Certain Transactions with Related Parties
The Company and its banking subsidiaries have engaged in, and in the future expect to engage in, banking transactions in the ordinary course of business with directors, officers, and principal stockholders of the Company and its subsidiaries (and their associates), including corporations, partnerships, and other organizations in which such persons have an interest.
Each of Messrs. Vecchione, Gibbons and Boothe have family members employed by the Company. These employment relationships are overseen by executives other than Messrs. Vecchione, Gibbons and Boothe and are subject to Governance Committee oversight, pursuant to the Company’s Related Party Transactions Policy.
From time to time, the Bank makes loans to its directors and executive officers and related persons and entities. All of the foregoing loans (a) were made in compliance with Regulation O promulgated by the Federal Reserve Board; (b) were made in the ordinary course of business; (c) were made on substantially the same terms, including interest rates and collateral, as those prevailing at the time for comparable loans with persons not related to the Company; and (d) did not involve more than the normal risk of collectability or present other unfavorable features.
Except as described in the previous paragraphs and except for the compensation arrangements and other arrangements described in “Executive Compensation” elsewhere in this proxy statement, there were no transactions during our fiscal year ended December 31, 2024, and there is not currently proposed any transaction or series of similar transactions to which we were or will be a party, in which the amount involved exceeded or will exceed $120,000 in which any director, any executive officer, any holder of 5% or more of our capital stock or any member of their immediate family had or will have a direct or indirect material interest.
Policies and Procedures Regarding Transactions with Related Persons
In February 2025, the Board of Directors completed its annual review and approval of its Related Party Transactions Policy (“Policy”) that can be found in the Corporate Governance & Business Ethics section under Governance Documents section of the Investor Relations page of the Company’s website at www.westernalliancebancorporation.com or, for print copies, by writing to the Company at One E. Washington Street, Suite 1400, Phoenix, Arizona 85004, Attention: Corporate Secretary.
The Policy applies only to specific transactions or arrangements with specified related parties, which includes the Company’s directors, executive officers, beneficial owners of 5% of more of the Company’s voting securities, related entities, and immediate family members of the foregoing. In general, under the Policy, unless the transaction is deemed to be pre-approved under the Policy, every transaction involving a related party that involves amounts greater than $120,000 must be approved by the Governance Committee. The Governance Committee will review all of the relevant facts and circumstances of all related party transactions that require the Governance Committee’s approval and either approve or disapprove of the entry into the related party transaction.

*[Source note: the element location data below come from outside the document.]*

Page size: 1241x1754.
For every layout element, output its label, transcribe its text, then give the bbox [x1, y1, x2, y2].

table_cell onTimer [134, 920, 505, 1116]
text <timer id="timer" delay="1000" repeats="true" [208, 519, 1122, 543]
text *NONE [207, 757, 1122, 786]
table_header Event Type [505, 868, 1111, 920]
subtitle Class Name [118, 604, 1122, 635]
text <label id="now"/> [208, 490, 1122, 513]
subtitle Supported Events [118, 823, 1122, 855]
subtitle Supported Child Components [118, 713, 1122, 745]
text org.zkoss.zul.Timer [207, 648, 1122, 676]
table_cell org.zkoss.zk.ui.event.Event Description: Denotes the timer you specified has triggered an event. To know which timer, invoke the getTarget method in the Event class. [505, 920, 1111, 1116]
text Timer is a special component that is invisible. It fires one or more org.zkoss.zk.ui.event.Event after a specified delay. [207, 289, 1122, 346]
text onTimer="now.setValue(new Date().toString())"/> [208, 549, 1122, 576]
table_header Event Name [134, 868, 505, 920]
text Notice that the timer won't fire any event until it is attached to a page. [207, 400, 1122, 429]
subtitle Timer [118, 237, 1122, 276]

In determining whether to approve or ratify a related party transaction, the Governance Committee will take into account, among other factors it deems appropriate: (1) whether the transaction was undertaken in the ordinary course of business of the Company, (2) whether the related party transaction was initiated by the Company, a subsidiary or the related party, (3) whether the transaction with the related party is proposed to be, or was, entered into on terms no less favorable to the Company than terms that could have been reached with an unrelated third party, (4) the purpose of, and the potential benefits to the Company of, the related party transaction, (5) the approximate dollar value of the amount involved in the related party transaction, particularly as it relates to the related party, (6) the related party’s interest in the related party transaction, and (7) any other information regarding the related party transaction or the related party that would be material to investors in light of the circumstances of the particular transaction. The Governance Committee may approve the related party transaction only if the Governance Committee determines in good faith that, under all of the circumstances, the transaction is in the best interests of the Company and its stockholders. The Governance Committee, in its sole discretion, may impose such conditions as it deems appropriate on the Company or the related party in connection with the approval of the related party transaction.
In accordance with Federal Reserve Board Regulation O, the Bank subsidiary has adopted a formal policy governing any extensions of credit to any executive officer, director or significant stockholder of the bank or any affiliate. These policies require, among other things, that any such loan (a) be made on substantially the same terms (including interest rates, collateral and repayment terms) as those prevailing at the time for comparable transactions with unrelated persons, (b) not involve more than the normal risk of collectability or present other unfavorable features for the Bank, and (c) be approved by a majority of the Bank’s full board of directors, without the direct or indirect participation of the interested person. Any transactions between the Company and an officer or director of the Company (or any of its affiliates), or an immediate family member of such an officer or director, falling outside the scope of these formal policies must be conducted at arm’s length. Any consideration paid or received by the Company in such a transaction must be on terms no less favorable than terms available to an unaffiliated third party under similar circumstances.